It has been just over a year since Zoom Media started its new fitness regimen, with the media company adding significant muscle in the place-based media space.
Zoom swapped assets with its Montreal counterpart Newad last year, exchanging its resto-bar, campus, fashion, business, media and golf networks for the latter’s fitness establishments.
Chris Corvetti, vice-president of sales and marketing for Zoom in Toronto, said the company’s focus on a single audience had contributed to double-digit revenue growth since then.
“We’ve been very good at delivering one audience very effectively,” Corvetti told Marketing. “Our solution is really good, the network is very powerful, and it’s a great audience.”
Zoom boasts approximately 5,500 advertising faces – including roughly 2,700 digital screens – in 750 fitness establishments across the country; it has converted about 500 of the establishments in which it operates to digital screens only.
Corvetti said the company intended to keep expanding its digital inventory, as well as personal viewing screens on cardio equipment. It also plans to continue seeking out “untapped opportunities,” such as group fitness classes.
He said the business provided advertisers with an opportunity to extend existing video assets, particularly as consumers don’t watch as much TV and skip over – or block – online ads. “We have a channel that’s un-skippable and unstoppable in an environment that’s relatively untapped,” he said.

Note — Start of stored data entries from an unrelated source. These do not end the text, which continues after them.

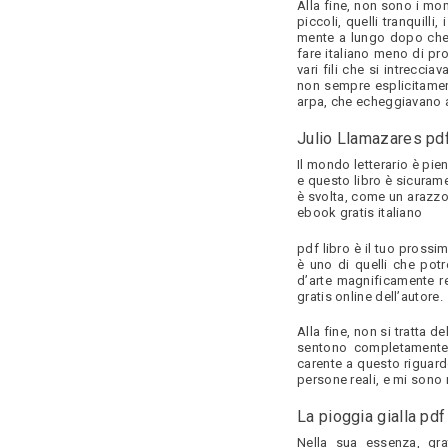
Alla fine, non sono i mo
piccoli, quelli tranquill
mente a lungo dopo che l
fare italiano meno di pro
vari fili che si intrecci
non sempre esplicitament
arpa, che echeggiavano a
Julio Llamazares pd
Il mondo letterario è pien
e questo libro è sicurame
è svolta, come un arazzo
ebook gratis italiano
pdf libro è il tuo prossi
è uno di quelli che potr
d’arte magnificamente re
gratis online dell’autore.
Alla fine, non si tratta d
sentono completamente
carente a questo riguard
persone reali, e mi sono r
La pioggia gialla pdf
Nella sua essenza, gra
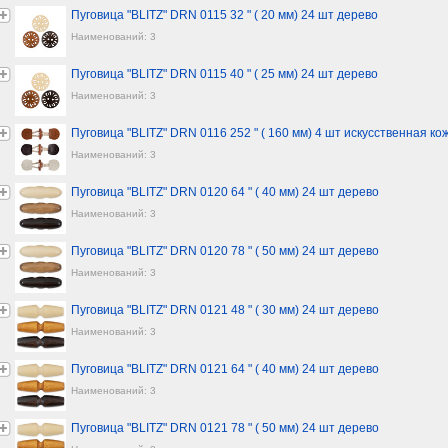
Пуговица "BLITZ" DRN 0115 32 " ( 20 мм) 24 шт дерево
Наименований: 3
Пуговица "BLITZ" DRN 0115 40 " ( 25 мм) 24 шт дерево
Наименований: 3
Пуговица "BLITZ" DRN 0116 252 " ( 160 мм) 4 шт искусственная ко
Наименований: 3
Пуговица "BLITZ" DRN 0120 64 " ( 40 мм) 24 шт дерево
Наименований: 3
Пуговица "BLITZ" DRN 0120 78 " ( 50 мм) 24 шт дерево
Наименований: 3
Пуговица "BLITZ" DRN 0121 48 " ( 30 мм) 24 шт дерево
Наименований: 3
Пуговица "BLITZ" DRN 0121 64 " ( 40 мм) 24 шт дерево
Наименований: 3
Пуговица "BLITZ" DRN 0121 78 " ( 50 мм) 24 шт дерево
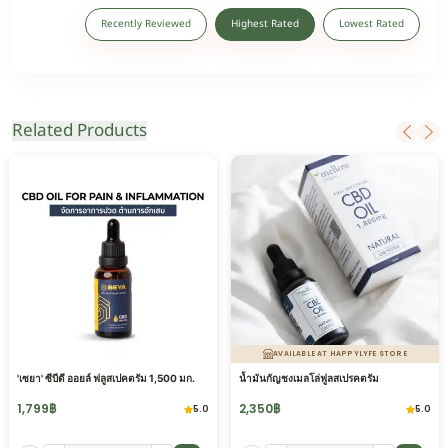
Recently Reviewed
Highest Rated
Lowest Rated
Related Products
AVAILABLE AT HAPPYLYFE STORE
'เซยา' ซีบีดี ออยล์ ฟลูสเปคตรัม 1,500 มก.
น้ำมันกัญชงเมลโล่ฟูลสเปรคตรัม
1,799
฿
2,350
฿
5.0
5.0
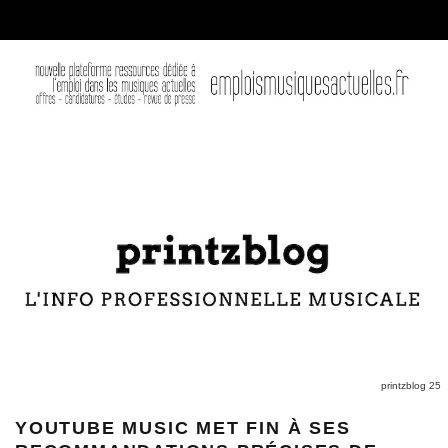
printzblog 25
YOUTUBE MUSIC MET FIN À SES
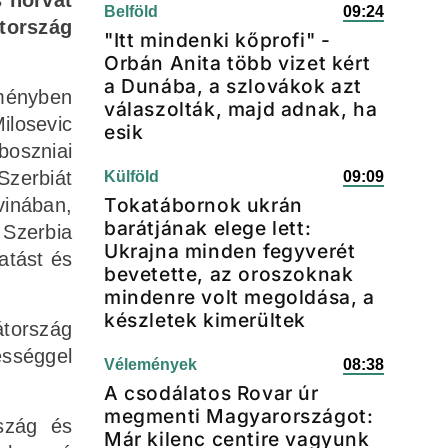
s horvát
Belföld
09:24
etország
"Itt mindenki kőprofi" -
Orbán Anita több vizet kért
a Dunába, a szlovákok azt
eményben
válaszolták, majd adnak, ha
ilosevic
esik
boszniai
Szerbiát
Külföld
09:09
Tokatábornok ukrán
inában,
barátjának elege lett:
Szerbia
Ukrajna minden fegyverét
atást és
bevetette, az oroszoknak
mindenre volt megoldása, a
készletek kimerültek
átország
sséggel
Vélemények
08:38
A csodálatos Rovar úr
megmenti Magyarországot:
rszág és
Már kilenc centire vagyunk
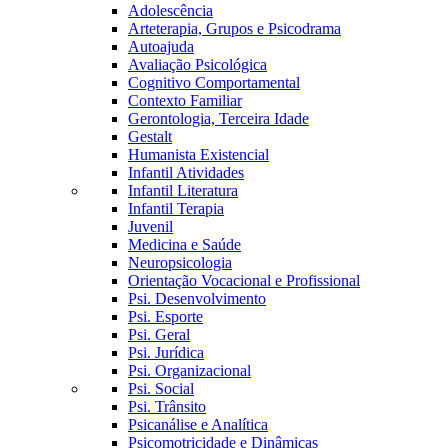
Adolescência
Arteterapia, Grupos e Psicodrama
Autoajuda
Avaliação Psicológica
Cognitivo Comportamental
Contexto Familiar
Gerontologia, Terceira Idade
Gestalt
Humanista Existencial
Infantil Atividades
Infantil Literatura
Infantil Terapia
Juvenil
Medicina e Saúde
Neuropsicologia
Orientação Vocacional e Profissional
Psi. Desenvolvimento
Psi. Esporte
Psi. Geral
Psi. Jurídica
Psi. Organizacional
Psi. Social
Psi. Trânsito
Psicanálise e Analítica
Psicomotricidade e Dinâmicas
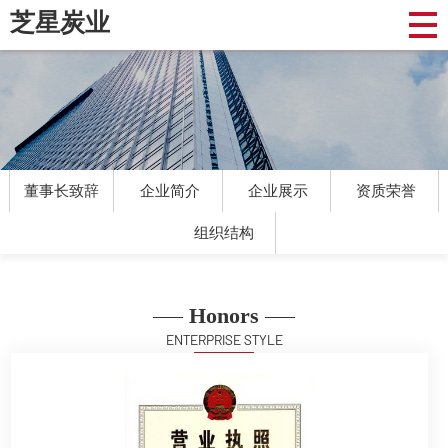
芝星炭业
董事长致辞
企业简介
企业展示
资质荣誉
组织结构
Honors
ENTERPRISE STYLE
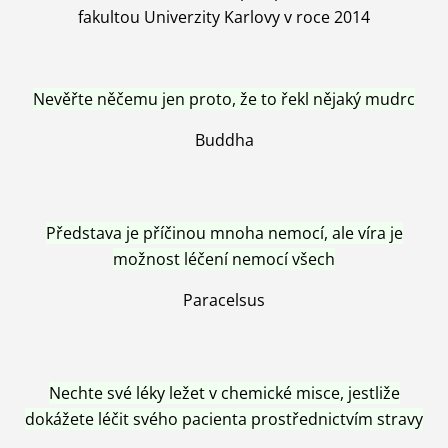
fakultou Univerzity Karlovy v roce 2014
Nevěřte něčemu jen proto, že to řekl nějaký mudrc
Buddha
Představa je příčinou mnoha nemocí, ale víra je
možnost léčení nemocí všech
Paracelsus
Nechte své léky ležet v chemické misce, jestliže
dokážete léčit svého pacienta prostřednictvím stravy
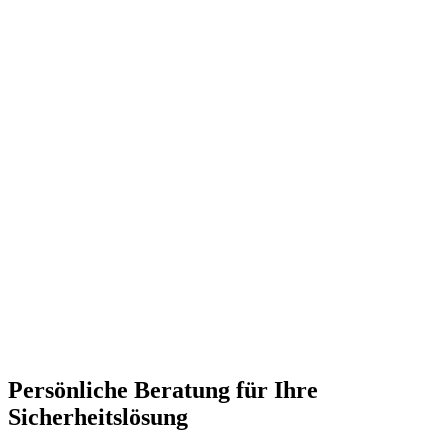
Persönliche Beratung für Ihre
Sicherheitslösung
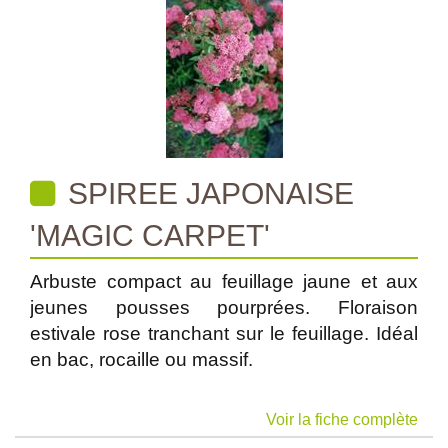
SPIREE JAPONAISE
'MAGIC CARPET'
Arbuste compact au feuillage jaune et aux
jeunes pousses pourprées. Floraison
estivale rose tranchant sur le feuillage. Idéal
en bac, rocaille ou massif.
Voir la fiche complète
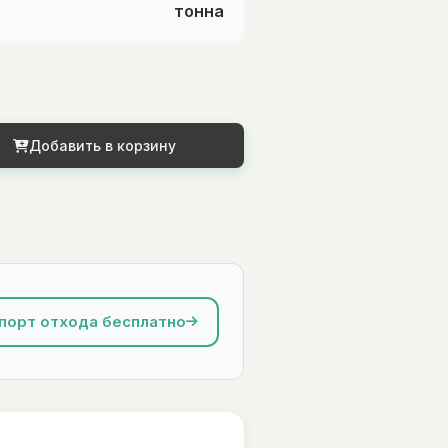
тонна
Добавить в корзину
порт отхода бесплатно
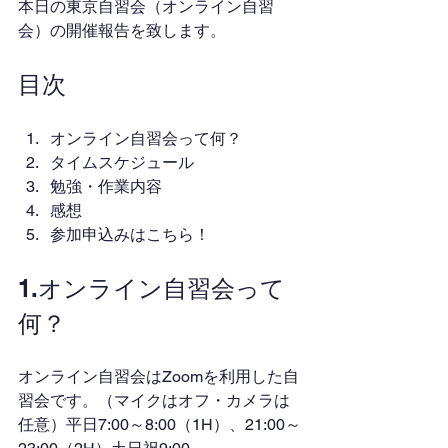
本日の東京自習会（オンライン自習
会）の開催報告を致します。
目次
オンライン自習会って何？
タイムスケジュール
勉強・作業内容
感想
参加申込みはこちら！
1.オンライン自習会って
何？
オンライン自習会はZoomを利用した自
習会です。（マイクはオフ・カメラは
任意）平日7:00～8:00（1H）、21:00～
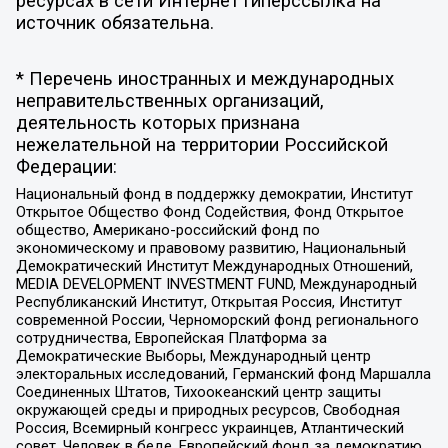
ресурсах в сети Интернет гиперссылка на
источник обязательна.
* Перечень иностранных и международных
неправительственных организаций,
деятельность которых признана
нежелательной на территории Российской
Федерации:
Национальный фонд в поддержку демократии, Институт
Открытое Общество Фонд Содействия, Фонд Открытое
общество, Американо-российский фонд по
экономическому и правовому развитию, Национальный
Демократический Институт Международных Отношений,
MEDIA DEVELOPMENT INVESTMENT FUND, Международный
Республиканский Институт, Открытая Россия, Институт
современной России, Черноморский фонд регионального
сотрудничества, Европейская Платформа за
Демократические Выборы, Международный центр
электоральных исследований, Германский фонд Маршалла
Соединенных Штатов, Тихоокеанский центр защиты
окружающей среды и природных ресурсов, Свободная
Россия, Всемирный конгресс украинцев, Атлантический
совет, Человек в беде, Европейский фонд за демократию,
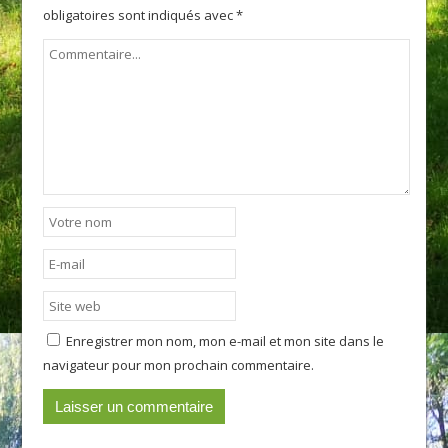
obligatoires sont indiqués avec
*
Enregistrer mon nom, mon e-mail et mon site dans le
navigateur pour mon prochain commentaire.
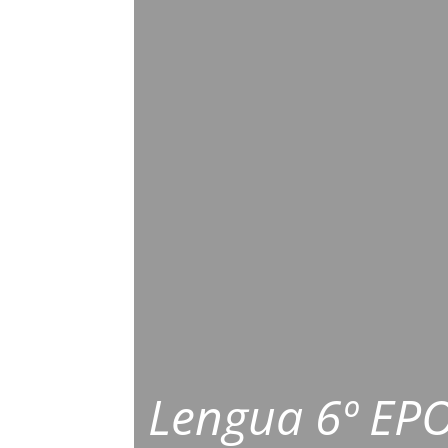
Lengua 6º EP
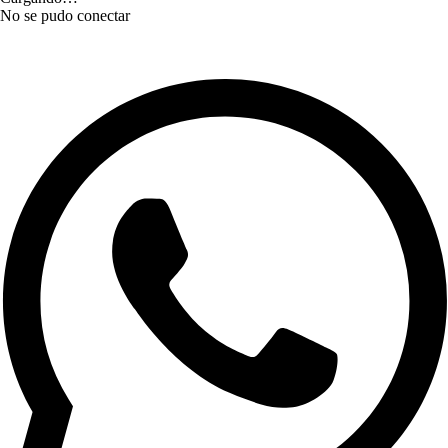
No se pudo conectar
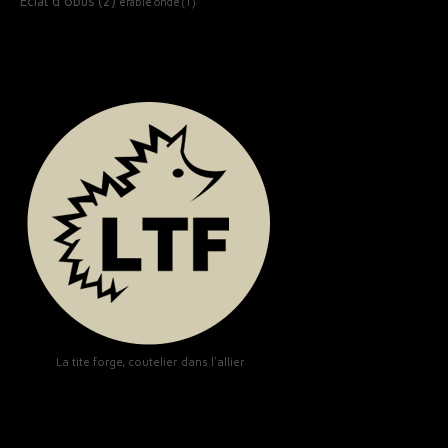
Éclat d'obus
(2)
érable ondé
(1)
La tite forge, coutelier dans l'allier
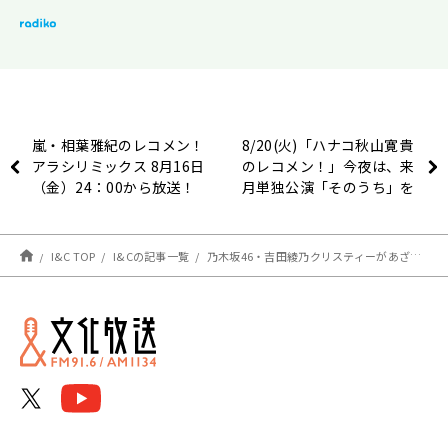
嵐・相葉雅紀のレコメン！
8/20(火)「ハナコ秋山寛貴
アラシリミックス 8月16日
のレコメン！」今夜は、来
（金）24：00から放送！
月単独公演「そのうち」を
控えたハナコが揃い踏み！
I&C TOP
I&Cの記事一覧
乃木坂46・吉田綾乃クリスティーがあざとさを感じる乃木坂メンバーは？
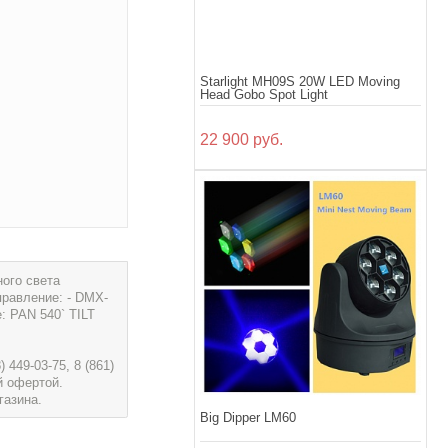
Starlight MH09S 20W LED Moving
Head Gobo Spot Light
22 900 руб.
ого света
правление: - DMX-
: PAN 540` TILT
449-03-75, 8 (861)
й офертой.
газина.
Big Dipper LM60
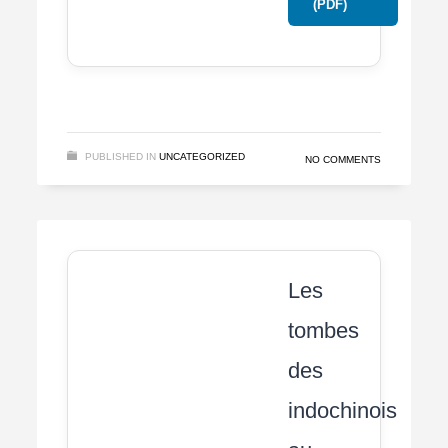
(PDF)
PUBLISHED IN
UNCATEGORIZED
NO COMMENTS
Les
tombes
des
indochinois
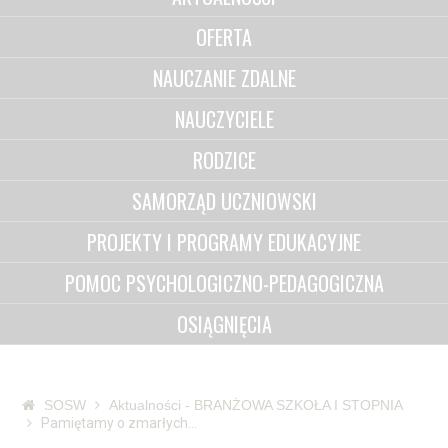
OFERTA
NAUCZANIE ZDALNE
NAUCZYCIELE
RODZICE
SAMORZĄD UCZNIOWSKI
PROJEKTY I PROGRAMY EDUKACYJNE
POMOC PSYCHOLOGICZNO-PEDAGOGICZNA
OSIĄGNIĘCIA
SOSW
Aktualności - BRANŻOWA SZKOŁA I STOPNIA
Pamiętamy o zmarłych…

He described Zoom’s primary target as the “active lifestyle” consumer: Adults 25-54 (approximately 55% female) with a post-secondary education and a household income of approximately $130,000. They visit a fitness club an average of three times a week, spending 88 minutes working out.
“It’s an audience that’s very difficult to connect with,” said Corvetti. “[We offer] a channel where there is a very clear connection to this consumer. They’re on the path to purchase, so putting a message in front of them at that point kind of makes sense.”
According to Nielsen data, about 87% of gym members spend time listening to or watching the ZoomFitness Video Network, which consists of music videos accompanied by a commercial pod every 15 minutes.
In addition to signage, Zoom is also experimenting with a mobile ad play that re-targets consumers after they leave the gym facility, pushing ads to their phones for up to three hours afterwards. It is also complementing its advertising play with sampling programs, with Corvetti saying an estimated 70% of its audience buys a product after sampling it on-site.
The network provides advertisers with an enormous opportunity to influence consumer behaviour, said Corvetti, pointing to research indicating 83% of fitness-club goers go shopping within two hours of a visit.
Among Zoom’s success stories this year is a campaign for FGL Sports (which includes the Sport Chek and Sports Experts banners) built around a series of 60-second commercials.
FGL’s senior vice-president of marketing and ecommerce, Frederick Lecoq, said the campaign produced a 6% sales lift for stores located adjacent to ZoomFitness venues compared to those that were not.
Meanwhile research into an April campaign by an undisclosed fitness tracker brand found 60% of all health club members recalled seeing its 30-second commercials, with 55% indicating they had a favourable opinion of the product – a 7% increase from a pre-campaign survey.
“It’s a combination of the dwell time, the sight, sound and motion and the immersion the consumer experiences within the environment,” said Corvetti.
Consumer packaged goods remains Zoom’s leading ad category, though it is also attracting interest from the financial services sector, automotive and teleco. Corvetti said advertisers had used its network to extend existing video creative or as a standalone media option.
“We’ve got a good variety of clients that see the value in this audience,” said Corvetti. “All categories are relevant, as long as they don’t compete with a good hard sweat.”